En lo que respecta a mí, día tras día, me inicio en un letargo recordando a Cochabamba, esquivando a las abejas que sobrevuelan al mocochinchi frente al Pasaje de la 25 de Mayo, seguido por mis ataques de pánico frente a los cleferos de la Plaza Principal. Viajo en el COTA Bus y cuando despierto, estoy junto a Bright, comprando ramune frente al santuario de Miyajima, fascinada por su acento tailandés que me explica por qué Tailandia es el peor país de Asia.

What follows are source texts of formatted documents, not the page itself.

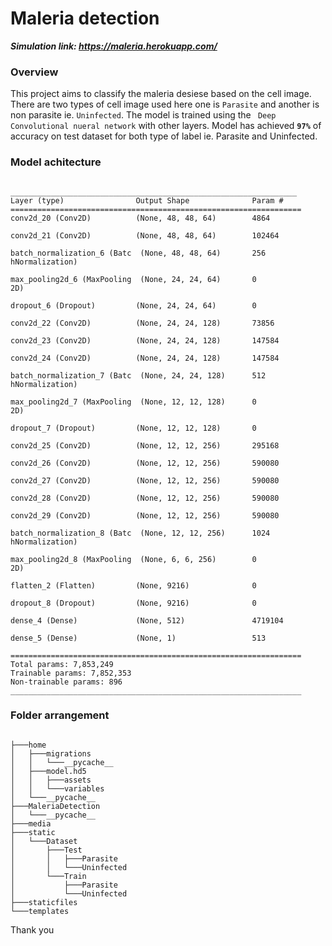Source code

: # Maleria detection

***Simulation link: https://maleria.herokuapp.com/***

### Overview
This project aims to classify the maleria desiese based on the cell image. There are two types of cell image used here
one is <code>Parasite</code> and another is non parasite ie. <code>Uninfected</code>. The model is trained using the 
<code> Deep Convolutional nueral network</code> with other layers. Model has achieved **<code>97%</code>** of accuracy on test dataset
for both type of label ie. Parasite and Uninfected.

### Model achitecture
<pre><code>
________________________________________________________________
Layer (type)                Output Shape              Param #   
=================================================================
conv2d_20 (Conv2D)          (None, 48, 48, 64)        4864      
                                                                
conv2d_21 (Conv2D)          (None, 48, 48, 64)        102464    
                                                                
batch_normalization_6 (Batc  (None, 48, 48, 64)       256       
hNormalization)                                                 
                                                                
max_pooling2d_6 (MaxPooling  (None, 24, 24, 64)       0         
2D)                                                             
                                                                
dropout_6 (Dropout)         (None, 24, 24, 64)        0         
                                                                
conv2d_22 (Conv2D)          (None, 24, 24, 128)       73856     
                                                                
conv2d_23 (Conv2D)          (None, 24, 24, 128)       147584    
                                                                
conv2d_24 (Conv2D)          (None, 24, 24, 128)       147584    
                                                                
batch_normalization_7 (Batc  (None, 24, 24, 128)      512       
hNormalization)                                                 
                                                                
max_pooling2d_7 (MaxPooling  (None, 12, 12, 128)      0         
2D)                                                             
                                                                
dropout_7 (Dropout)         (None, 12, 12, 128)       0         
                                                                
conv2d_25 (Conv2D)          (None, 12, 12, 256)       295168    
                                                                
conv2d_26 (Conv2D)          (None, 12, 12, 256)       590080    
                                                                
conv2d_27 (Conv2D)          (None, 12, 12, 256)       590080    
                                                                
conv2d_28 (Conv2D)          (None, 12, 12, 256)       590080    
                                                                
conv2d_29 (Conv2D)          (None, 12, 12, 256)       590080    
                                                                
batch_normalization_8 (Batc  (None, 12, 12, 256)      1024      
hNormalization)                                                 
                                                                
max_pooling2d_8 (MaxPooling  (None, 6, 6, 256)        0         
2D)                                                             
                                                                
flatten_2 (Flatten)         (None, 9216)              0         
                                                                
dropout_8 (Dropout)         (None, 9216)              0         
                                                                
dense_4 (Dense)             (None, 512)               4719104   
                                                                
dense_5 (Dense)             (None, 1)                 513       
                                                                
=================================================================
Total params: 7,853,249
Trainable params: 7,852,353
Non-trainable params: 896
_________________________________________________________________
</code></pre>

### Folder arrangement
<pre><code>
├───home
│   ├───migrations
│   │   └───__pycache__
│   ├───model.hd5
│   │   ├───assets
│   │   └───variables
│   └───__pycache__
├───MaleriaDetection
│   └───__pycache__
├───media
├───static
│   └───Dataset
│       ├───Test
│       │   ├───Parasite
│       │   └───Uninfected
│       └───Train
│           ├───Parasite
│           └───Uninfected
├───staticfiles
└───templates
</code></pre>

Thank you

Despierto con los chillidos de esa graduate student de lingüística en la oficina y veo la espalda de Teruo en primer plano, detrás una playa con escombros; escucho la voz del taxista explicando que ahí donde estamos parados, murieron unas 50 personas en el tsunami del 11 de marzo. La cajera del supermercado dice en ese tono tan midwest, “Did you find everything ok?” y despierto en un sueño en el que camino al departamento de Gral. Paz 454 a las 5 am, luego que el boliche cerrara. Estoy subiendo las gradas para llegar a mi cuarto y el sonido del cerrojo me despierta, detrás de la puerta está la voz de Tomoko, “Okaeri Irinasan!”. Antes de dormir, veo a los aviones pasar por mi ventana y me quita el sueño el próximo vuelo que voy a tomar. Pareciera que dejar mis ciudades es algo que se repite en mi vida. Constantemente, me preocupa que desde arriba, mirando hacia afuera de la ventana, las ciudades siempre siguen moviéndose, aunque realmente deseo que dejen de hacerlo.